Binary similarity involves determining whether two binary programs exhibit
similar functionality, often originating from the same source code. In this
work, we propose VexIR2Vec, an approach for binary similarity using VEX-IR, an
architecture-neutral Intermediate Representation (IR). We extract the
embeddings from sequences of basic blocks, termed peepholes, derived by random
walks on the control-flow graph. The peepholes are normalized using
transformations inspired by compiler optimizations. The VEX-IR Normalization
Engine mitigates, with these transformations, the architectural and
compiler-induced variations in binaries while exposing semantic similarities.

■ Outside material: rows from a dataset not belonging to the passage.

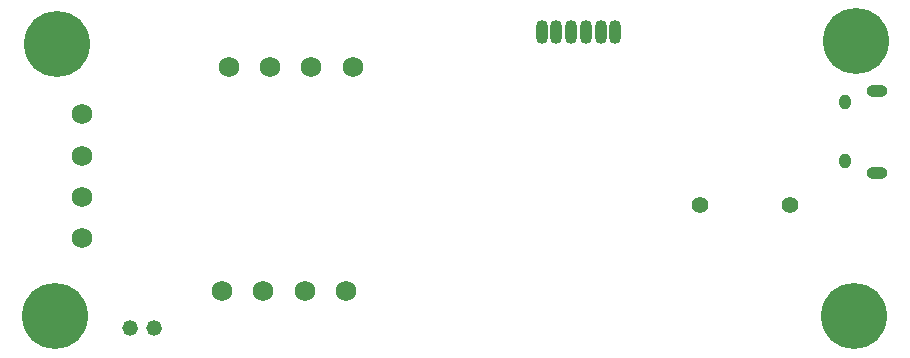
<source format=gbr>
%TF.GenerationSoftware,KiCad,Pcbnew,7.0.1*%
%TF.CreationDate,2023-06-15T13:01:31-07:00*%
%TF.ProjectId,Full-Flight-Computer,46756c6c-2d46-46c6-9967-68742d436f6d,1.0*%
%TF.SameCoordinates,Original*%
%TF.FileFunction,Soldermask,Bot*%
%TF.FilePolarity,Negative*%
%FSLAX46Y46*%
G04 Gerber Fmt 4.6, Leading zero omitted, Abs format (unit mm)*
G04 Created by KiCad (PCBNEW 7.0.1) date 2023-06-15 13:01:31*
%MOMM*%
%LPD*%
G01*
G04 APERTURE LIST*
%ADD10C,1.727200*%
%ADD11C,5.588000*%
%ADD12C,1.320800*%
%ADD13C,1.408000*%
%ADD14O,1.016000X1.300000*%
%ADD15O,1.778000X1.016000*%
%ADD16O,1.016000X2.032000*%
G04 APERTURE END LIST*
D10*
%TO.C,P5*%
X121049402Y-96034201D03*
X117549401Y-96034201D03*
X114049401Y-96034201D03*
X110549400Y-96034201D03*
%TD*%
D11*
%TO.C,H1*%
X164058600Y-98120200D03*
%TD*%
D12*
%TO.C,P2*%
X104809801Y-99129499D03*
X102809799Y-99129499D03*
%TD*%
D11*
%TO.C,H4*%
X96570800Y-75082400D03*
%TD*%
%TO.C,H3*%
X96393000Y-98171000D03*
%TD*%
D13*
%TO.C,BZ1*%
X151063800Y-88696800D03*
X158663800Y-88696800D03*
%TD*%
D10*
%TO.C,P3*%
X98729800Y-81066998D03*
X98729800Y-84566999D03*
X98729800Y-88066999D03*
X98729800Y-91567000D03*
%TD*%
D14*
%TO.C,P6*%
X163326500Y-85050000D03*
X163326500Y-80050000D03*
D15*
X166026500Y-86050000D03*
X166026500Y-79050000D03*
%TD*%
D11*
%TO.C,H2*%
X164236400Y-74853800D03*
%TD*%
D16*
%TO.C,P1*%
X137621000Y-74066400D03*
X138871000Y-74066400D03*
X140121000Y-74066400D03*
X141371000Y-74066400D03*
X142621000Y-74066400D03*
X143871000Y-74066400D03*
%TD*%
D10*
%TO.C,P4*%
X121630201Y-77089000D03*
X118130200Y-77089000D03*
X114630200Y-77089000D03*
X111130199Y-77089000D03*
%TD*%
M02*

</source>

We then learn the vocabulary of representations at the entity level of the IR
using the knowledge graph embedding techniques in an unsupervised manner. This
vocabulary is used to derive function embeddings for similarity assessment
using VexNet, a feed-forward Siamese network designed to position similar
functions closely and separate dissimilar ones in an n-dimensional space. This
approach is amenable for both diffing and searching tasks, ensuring robustness
against Out-Of-Vocabulary (OOV) issues.
We evaluate VexIR2Vec on a dataset comprising 2.7M functions and 15.5K
binaries from 7 projects compiled across 12 compilers targeting x86 and ARM
architectures. In diffing experiments, VexIR2Vec outperforms the nearest
baselines by
40%,
18%,
21%, and
60% in cross-optimization,
cross-compilation, cross-architecture, and obfuscation settings, respectively.
In the searching experiment, VexIR2Vec achieves a mean average precision of
0.76, outperforming the nearest baseline by
46%. Our framework is highly
scalable and is built as a lightweight, multi-threaded, parallel library using
only open-source tools. VexIR2Vec is
3.1-
3.5× faster than the closest
baselines and orders-of-magnitude faster than other tools.